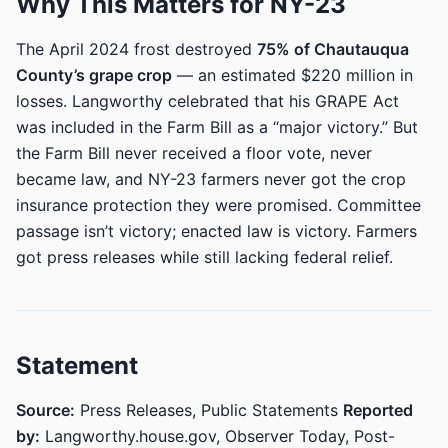
Why This Matters for NY-23
The April 2024 frost destroyed
75% of Chautauqua
County’s grape crop
— an estimated $220 million in
losses. Langworthy celebrated that his GRAPE Act
was included in the Farm Bill as a “major victory.” But
the Farm Bill never received a floor vote, never
became law, and NY-23 farmers never got the crop
insurance protection they were promised. Committee
passage isn’t victory; enacted law is victory. Farmers
got press releases while still lacking federal relief.
Statement
Source:
Press Releases, Public Statements
Reported
by:
Langworthy.house.gov, Observer Today, Post-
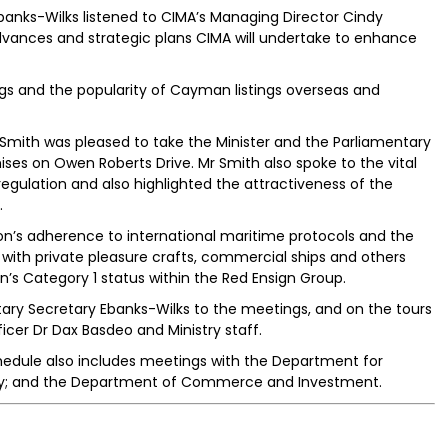
banks-Wilks listened to CIMA’s Managing Director Cindy
vances and strategic plans CIMA will undertake to enhance
gs and the popularity of Cayman listings overseas and
 Smith was pleased to take the Minister and the Parliamentary
ses on Owen Roberts Drive. Mr Smith also spoke to the vital
regulation and also highlighted the attractiveness of the
.
on’s adherence to international maritime protocols and the
s; with private pleasure crafts, commercial ships and others
’s Category 1 status within the Red Ensign Group.
ry Secretary Ebanks-Wilks to the meetings, and on the tours
ficer Dr Dax Basdeo and Ministry staff.
hedule also includes meetings with the Department for
stry; and the Department of Commerce and Investment.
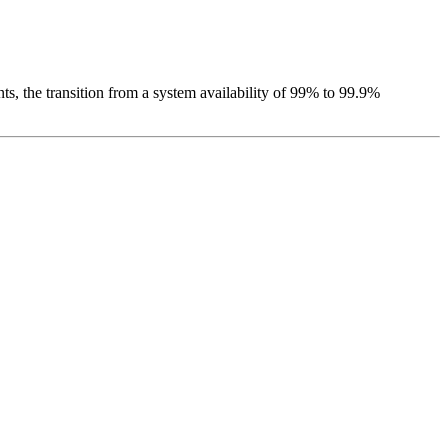
ts, the transition from a system availability of 99% to 99.9%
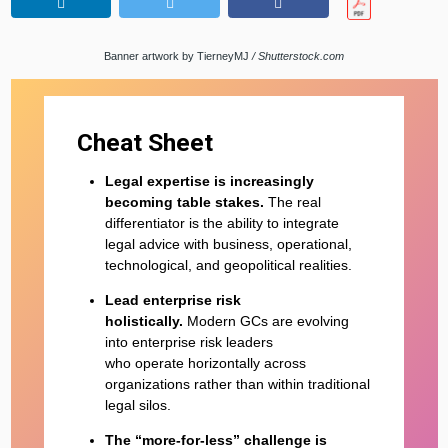
Banner artwork by TierneyMJ
/ Shutterstock.com
Cheat Sheet
Legal expertise is increasingly
becoming table stakes.
The real
differentiator is the ability to integrate
legal advice with business, operational,
technological, and geopolitical realities.
Lead enterprise risk
holistically.
Modern GCs are evolving
into enterprise risk leaders
who operate horizontally across
organizations rather than within traditional
legal silos.
The “more-for-less” challenge is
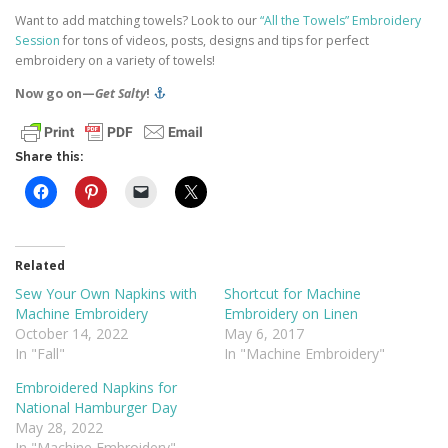
Want to add matching towels? Look to our
“All the Towels” Embroidery
Session
for tons of videos, posts, designs and tips for perfect
embroidery on a variety of towels!
Now go on—
Get Salty
!
Share this:
Related
Sew Your Own Napkins with
Shortcut for Machine
Machine Embroidery
Embroidery on Linen
October 14, 2022
May 6, 2017
In "Fall"
In "Machine Embroidery"
Embroidered Napkins for
National Hamburger Day
May 28, 2022
In "Machine Embroidery"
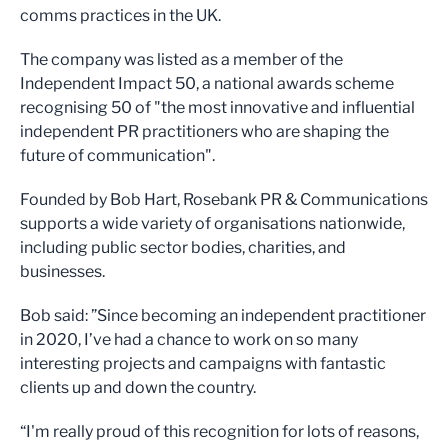
comms practices in the UK.
The company was listed as a member of the
Independent Impact 50, a national awards scheme
recognising 50 of "the most innovative and influential
independent PR practitioners who are shaping the
future of communication".
Founded by Bob Hart, Rosebank PR & Communications
supports a wide variety of organisations nationwide,
including public sector bodies, charities, and
businesses.
Bob said: ”Since becoming an independent practitioner
in 2020, I’ve had a chance to work on so many
interesting projects and campaigns with fantastic
clients up and down the country.
“I'm really proud of this recognition for lots of reasons,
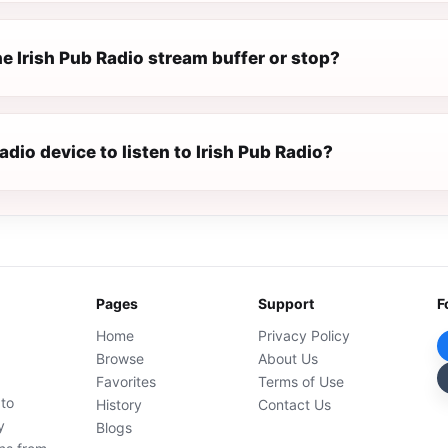
e Irish Pub Radio stream buffer or stop?
radio device to listen to Irish Pub Radio?
Pages
Support
F
Home
Privacy Policy
Browse
About Us
Favorites
Terms of Use
 to
History
Contact Us
y
Blogs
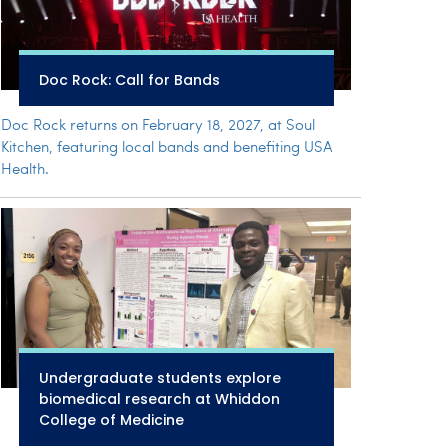
Doc Rock: Call for Bands
Doc Rock returns on February 18, 2027, at Soul
Kitchen, featuring local bands and benefiting USA
Health.
Undergraduate students explore
biomedical research at Whiddon
College of Medicine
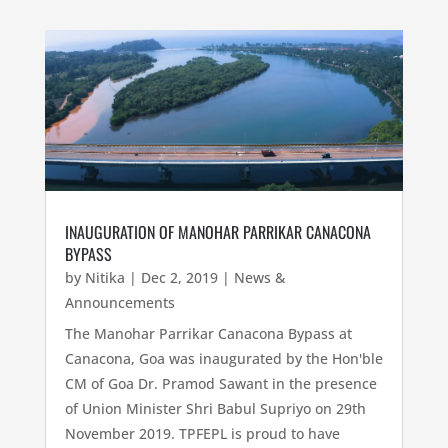
INAUGURATION OF MANOHAR PARRIKAR CANACONA
BYPASS
by
Nitika
|
Dec 2, 2019
|
News &
Announcements
The Manohar Parrikar Canacona Bypass at
Canacona, Goa was inaugurated by the Hon'ble
CM of Goa Dr. Pramod Sawant in the presence
of Union Minister Shri Babul Supriyo on 29th
November 2019. TPFEPL is proud to have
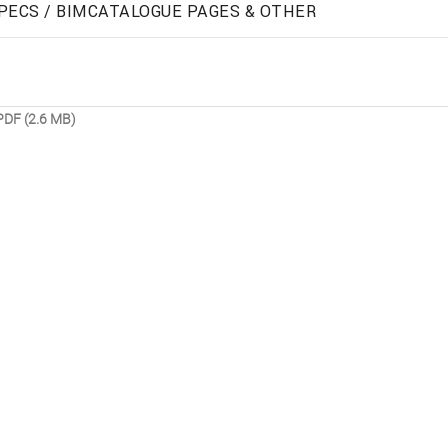
PECS / BIM
CATALOGUE PAGES & OTHER
PDF (2.6 MB)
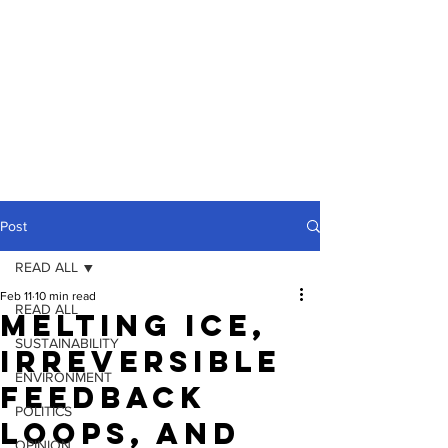
Post
READ ALL
Feb 11
10 min read
READ ALL
Melting Ice,
SUSTAINABILITY
Irreversible
ENVIRONMENT
Feedback
POLITICS
Loops, and
OPINION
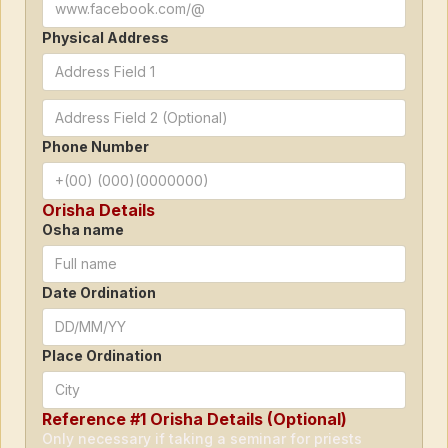
Physical Address
Phone Number
Orisha Details
Osha name
Date Ordination
Place Ordination
Reference #1 Orisha Details (Optional)
Only necessary if taking a seminar for priests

- ACTIVITY: Write out every line of text in the data above word for word, leaving the pictures out.

- SOLVED EXERCISE:
Why This Matters for NY-23
The April 2024 frost destroyed
75% of Chautauqua
County’s grape crop
— an estimated $220 million in
losses. Langworthy celebrated that his GRAPE Act
was included in the Farm Bill as a “major victory.” But
the Farm Bill never received a floor vote, never
became law, and NY-23 farmers never got the crop
insurance protection they were promised. Committee
passage isn’t victory; enacted law is victory. Farmers
got press releases while still lacking federal relief.
Statement
Source:
Press Releases, Public Statements
Reported
by:
Langworthy.house.gov, Observer Today, Post-
banks-Wilks listened to CIMA’s Managing Director Cindy
vances and strategic plans CIMA will undertake to enhance
gs and the popularity of Cayman listings overseas and
 Smith was pleased to take the Minister and the Parliamentary
ses on Owen Roberts Drive. Mr Smith also spoke to the vital
regulation and also highlighted the attractiveness of the
.
on’s adherence to international maritime protocols and the
s; with private pleasure crafts, commercial ships and others
’s Category 1 status within the Red Ensign Group.
ry Secretary Ebanks-Wilks to the meetings, and on the tours
ficer Dr Dax Basdeo and Ministry staff.
hedule also includes meetings with the Department for
stry; and the Department of Commerce and Investment.
ts, the transition from a system availability of 99% to 99.9%
Banner artwork by TierneyMJ
/ Shutterstock.com
Cheat Sheet
Legal expertise is increasingly
becoming table stakes.
The real
differentiator is the ability to integrate
legal advice with business, operational,
technological, and geopolitical realities.
Lead enterprise risk
holistically.
Modern GCs are evolving
into enterprise risk leaders
who operate horizontally across
organizations rather than within traditional
legal silos.
The “more-for-less” challenge is
Want to add matching towels? Look to our
“All the Towels” Embroidery
Session
for tons of videos, posts, designs and tips for perfect
embroidery on a variety of towels!
Now go on—
Get Salty
!
Share this:
Related
Sew Your Own Napkins with
Shortcut for Machine
Machine Embroidery
Embroidery on Linen
October 14, 2022
May 6, 2017
In "Fall"
In "Machine Embroidery"
Embroidered Napkins for
National Hamburger Day
May 28, 2022
In "Machine Embroidery"
comms practices in the UK.
The company was listed as a member of the
Independent Impact 50, a national awards scheme
recognising 50 of "the most innovative and influential
independent PR practitioners who are shaping the
future of communication".
Founded by Bob Hart, Rosebank PR & Communications
supports a wide variety of organisations nationwide,
including public sector bodies, charities, and
businesses.
Bob said: ”Since becoming an independent practitioner
in 2020, I’ve had a chance to work on so many
interesting projects and campaigns with fantastic
clients up and down the country.
“I'm really proud of this recognition for lots of reasons,
e Irish Pub Radio stream buffer or stop?
radio device to listen to Irish Pub Radio?
Pages
Support
F
Home
Privacy Policy
Browse
About Us
Favorites
Terms of Use
 to
History
Contact Us
y
Blogs
Doc Rock: Call for Bands
Doc Rock returns on February 18, 2027, at Soul
Kitchen, featuring local bands and benefiting USA
Health.
Undergraduate students explore
biomedical research at Whiddon
College of Medicine
INAUGURATION OF MANOHAR PARRIKAR CANACONA
BYPASS
by
Nitika
|
Dec 2, 2019
|
News &
Announcements
The Manohar Parrikar Canacona Bypass at
Canacona, Goa was inaugurated by the Hon'ble
CM of Goa Dr. Pramod Sawant in the presence
of Union Minister Shri Babul Supriyo on 29th
November 2019. TPFEPL is proud to have
PECS / BIM
CATALOGUE PAGES & OTHER
PDF (2.6 MB)
Post
READ ALL
Feb 11
10 min read
READ ALL
Melting Ice,
SUSTAINABILITY
Irreversible
ENVIRONMENT
Feedback
POLITICS
Loops, and
OPINION
Physical Address
Phone Number
Orisha Details
Osha name
Date Ordination
Place Ordination
Reference #1 Orisha Details (Optional)
Only necessary if taking a seminar for priests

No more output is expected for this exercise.